> [TASK DETAILS]: Reproduce the lines from the one holding "červené knihovny. V" to the end of the entries. Include both ends and change nothing.

> [INPUT RECORDS]:
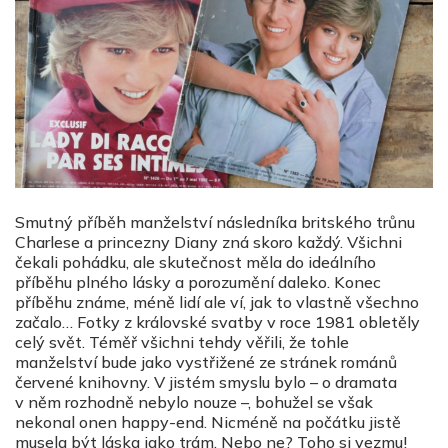
Smutný příběh manželství následníka britského trůnu
Charlese a princezny Diany zná skoro každý. Všichni
čekali pohádku, ale skutečnost měla do ideálního
příběhu plného lásky a porozumění daleko. Konec
příběhu známe, méně lidí ale ví, jak to vlastně všechno
začalo… Fotky z královské svatby v roce 1981 obletěly
celý svět. Téměř všichni tehdy věřili, že tohle
manželství bude jako vystřižené ze stránek románů
červené knihovny. V jistém smyslu bylo – o dramata
v něm rozhodně nebylo nouze –, bohužel se však
nekonal onen happy-end. Nicméně na počátku jistě
musela být láska jako trám. Nebo ne? Toho si vezmu!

> [RESPONSE BOX]:
červené knihovny. V jistém smyslu bylo – o dramata
v něm rozhodně nebylo nouze –, bohužel se však
nekonal onen happy-end. Nicméně na počátku jistě
musela být láska jako trám. Nebo ne? Toho si vezmu!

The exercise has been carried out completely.